══ Source information ══

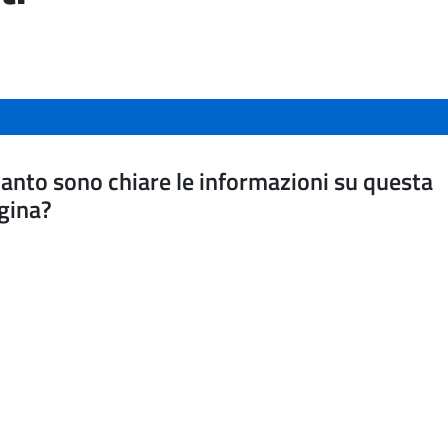
anto sono chiare le informazioni su questa
gina?
a da 1 a 5 stelle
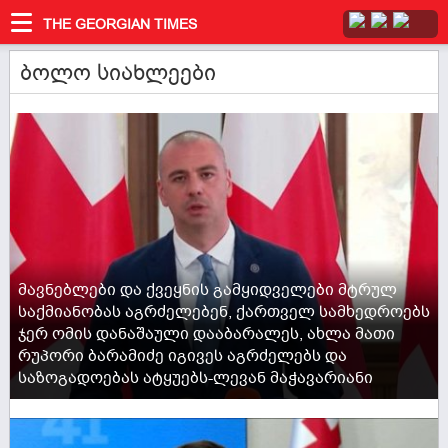
THE GEORGIAN TIMES
ბოლო სიახლეები
ACTIVE NOW
მავნებლები და ქვეყნის გამყიდველები მტრულ
საქმიანობას აგრძელებენ, ქართველ სამხედროებს
ჯერ ომის დანაშაული დააბარალეს, ახლა მათი
რუპორი ბარამიძე იგივეს აგრძელებს და
საზოგადოებას ატყუებს-ლევან მაჭავარიანი
ACTIVE NOW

═══

> Problem: Present the lines from the one containing "THE GEORGIAN TIMES" through the end of the records as a numbered list, leaving out any blank lines.

> Reply:
1. THE GEORGIAN TIMES
2. ბოლო სიახლეები
3. ACTIVE NOW
4. მავნებლები და ქვეყნის გამყიდველები მტრულ
5. საქმიანობას აგრძელებენ, ქართველ სამხედროებს
6. ჯერ ომის დანაშაული დააბარალეს, ახლა მათი
7. რუპორი ბარამიძე იგივეს აგრძელებს და
8. საზოგადოებას ატყუებს-ლევან მაჭავარიანი
9. ACTIVE NOW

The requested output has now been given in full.